The Pope reiterated the Church’s long-standing opposition to safe sex as a remedy to the AIDS epidemic last March 17 during his African trip. While en route to Cameroon, Pope Benedict XVI told reporters aboard his plane that “the problem (AIDS) cannot be overcome by distributing condoms.”
He said “spiritual and human awakening” and “friendship to those who suffer” are the solutions.
The Pontiff also said that the best way to fight AIDS was to follow the Church’s teachings on “correct and moral human behaviour.”
Leslie Ramsammy, Guyana’s health minister and World Health Assembly president, said in a news conference that “the statement by the Pope is inconsistent with science, it’s inconsistent with our experiences and it is not in sync with what Catholics have experienced and believe.”

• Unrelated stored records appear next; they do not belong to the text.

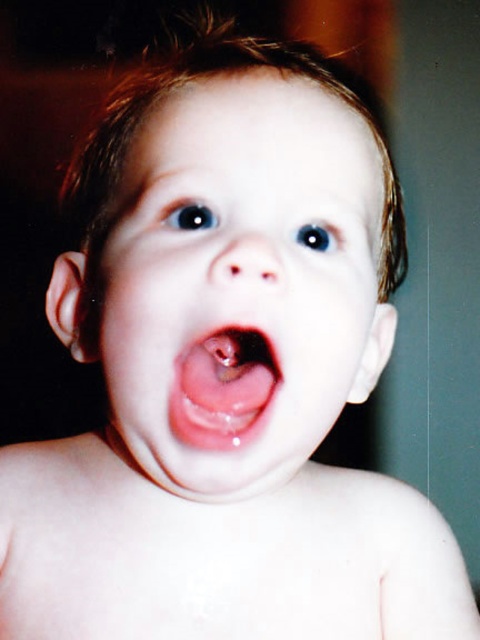
Question: Is smooth skin face at center thinner than pink glossy tongue at center?

Choices:
 (A) no
 (B) yes

Answer: (A)

Question: Which object is closer to the camera taking this photo?

Choices:
 (A) pink glossy tongue at center
 (B) smooth skin face at center

Answer: (B)

Question: Among these points, which one is nearest to the camera?

Choices:
 (A) (251, 394)
 (B) (276, 93)

Answer: (A)

Question: In this image, where is smooth skin face at center located relative to pink glossy tongue at center?

Choices:
 (A) above
 (B) below

Answer: (A)

Question: Is smooth skin face at center below pink glossy tongue at center?

Choices:
 (A) yes
 (B) no

Answer: (B)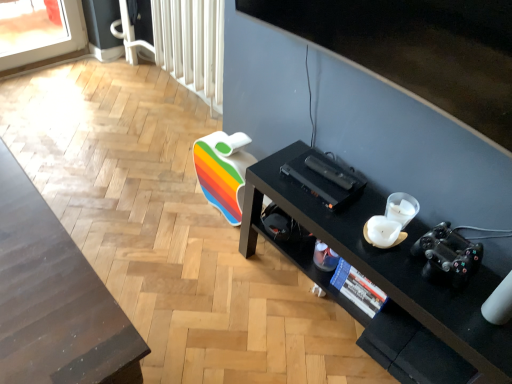
This screenshot has width=512, height=384. Identify the location of free location to the left of black matte desk at lower right. (207, 289).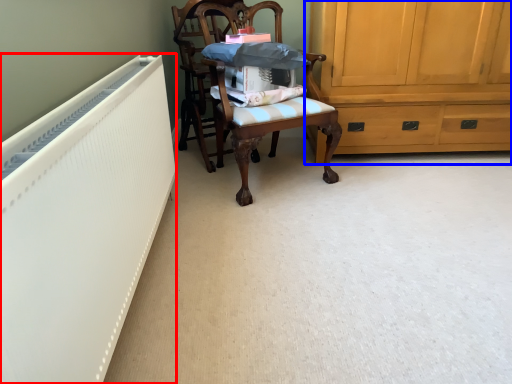
Question: Which object appears closest to the camera in this image, radiator (highlighted by a red box) or cabinetry (highlighted by a blue box)?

The French Foreign Ministry said that the Pope’s statement was “a threat to public health policies and the duty to protect human life.”
Jon O’Brien, president of the pro-abortion and pro-population control US organization Catholics for Choice, said that condoms “are an absolutely vital measure that people must have if they are to protect themselves and their partners and stem the spread of the virus.”

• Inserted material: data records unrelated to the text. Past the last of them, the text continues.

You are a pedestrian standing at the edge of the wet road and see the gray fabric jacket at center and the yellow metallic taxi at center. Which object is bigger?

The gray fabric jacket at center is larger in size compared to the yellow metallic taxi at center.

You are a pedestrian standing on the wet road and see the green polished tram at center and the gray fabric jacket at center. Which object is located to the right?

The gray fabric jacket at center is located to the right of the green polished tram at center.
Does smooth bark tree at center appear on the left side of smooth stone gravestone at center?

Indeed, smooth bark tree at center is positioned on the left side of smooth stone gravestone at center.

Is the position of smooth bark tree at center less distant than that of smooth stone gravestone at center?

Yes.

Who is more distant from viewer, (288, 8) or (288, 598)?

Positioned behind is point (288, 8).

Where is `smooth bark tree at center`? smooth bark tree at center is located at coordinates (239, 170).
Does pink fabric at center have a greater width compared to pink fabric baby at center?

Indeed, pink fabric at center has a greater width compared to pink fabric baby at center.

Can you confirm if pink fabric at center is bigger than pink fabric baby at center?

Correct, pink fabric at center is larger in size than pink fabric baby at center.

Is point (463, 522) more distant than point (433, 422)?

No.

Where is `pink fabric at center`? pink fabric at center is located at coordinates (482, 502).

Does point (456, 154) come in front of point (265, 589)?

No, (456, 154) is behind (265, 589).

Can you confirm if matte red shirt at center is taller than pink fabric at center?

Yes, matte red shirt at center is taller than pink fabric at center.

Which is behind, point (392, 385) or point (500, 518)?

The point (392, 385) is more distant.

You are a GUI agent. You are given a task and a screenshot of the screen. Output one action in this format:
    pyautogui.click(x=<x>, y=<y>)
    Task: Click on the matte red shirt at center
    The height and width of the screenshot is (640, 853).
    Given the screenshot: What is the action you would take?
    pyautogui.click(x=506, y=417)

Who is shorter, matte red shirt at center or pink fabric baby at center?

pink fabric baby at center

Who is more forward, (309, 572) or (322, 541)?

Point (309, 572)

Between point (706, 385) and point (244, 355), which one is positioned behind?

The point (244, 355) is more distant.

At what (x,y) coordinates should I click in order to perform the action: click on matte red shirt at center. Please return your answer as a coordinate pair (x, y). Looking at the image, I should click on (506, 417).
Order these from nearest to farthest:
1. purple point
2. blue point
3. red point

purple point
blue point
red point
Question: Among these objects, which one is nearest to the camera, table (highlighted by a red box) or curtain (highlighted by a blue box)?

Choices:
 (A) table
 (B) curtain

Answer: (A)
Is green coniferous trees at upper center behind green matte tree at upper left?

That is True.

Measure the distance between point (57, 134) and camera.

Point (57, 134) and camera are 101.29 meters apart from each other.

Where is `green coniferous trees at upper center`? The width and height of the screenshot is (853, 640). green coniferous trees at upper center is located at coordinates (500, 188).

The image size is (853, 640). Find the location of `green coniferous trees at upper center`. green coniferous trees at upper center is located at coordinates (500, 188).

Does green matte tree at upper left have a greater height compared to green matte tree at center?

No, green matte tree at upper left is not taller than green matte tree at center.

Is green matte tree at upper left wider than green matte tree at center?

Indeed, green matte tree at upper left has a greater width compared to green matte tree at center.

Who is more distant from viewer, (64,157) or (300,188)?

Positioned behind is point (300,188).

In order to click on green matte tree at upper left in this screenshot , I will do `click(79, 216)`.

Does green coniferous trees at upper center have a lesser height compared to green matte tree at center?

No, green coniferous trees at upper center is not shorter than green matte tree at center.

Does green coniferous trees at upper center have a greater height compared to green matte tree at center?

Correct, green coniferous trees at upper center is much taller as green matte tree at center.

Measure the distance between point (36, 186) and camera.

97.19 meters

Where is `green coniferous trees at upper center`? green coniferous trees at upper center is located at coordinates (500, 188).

But an AIDS expert of Harvard University in the US supported the Pope.
In an opinion article published by the Washington Post, Edward C. Green, director of AIDS Prevention Research Project in Harvard, wrote that “in truth, current empirical evidence (on Africa) supports (the Pope).”
Green cited the 2003 study of Norman Hearst and Sanny Chen of the University of California that “found no evidence of condoms working as a primary HIV-prevention measure in Africa.” He added the UN AIDS organization has “quietly disowned the study.” Since then, several articles in peer-reviewed science journals, said Green, “have confirmed that condoms have not worked as a primary intervention in the population-wide epidemics of Africa.”
In a 2008 article in the Science Journal, Green wrote, 10 AIDS experts concluded that “consistent condom use has not reached a sufficiently high level, even after many years of widespread and often aggressive promotion, to produce a measurable showing of new infections in the generalized epidemics of sub-Saharan Africa.”
What has worked in Africa, according to Green, are “stategies that break up multiple and concurrent sexual networks – or, in plain language, faithful mutual monogamy.”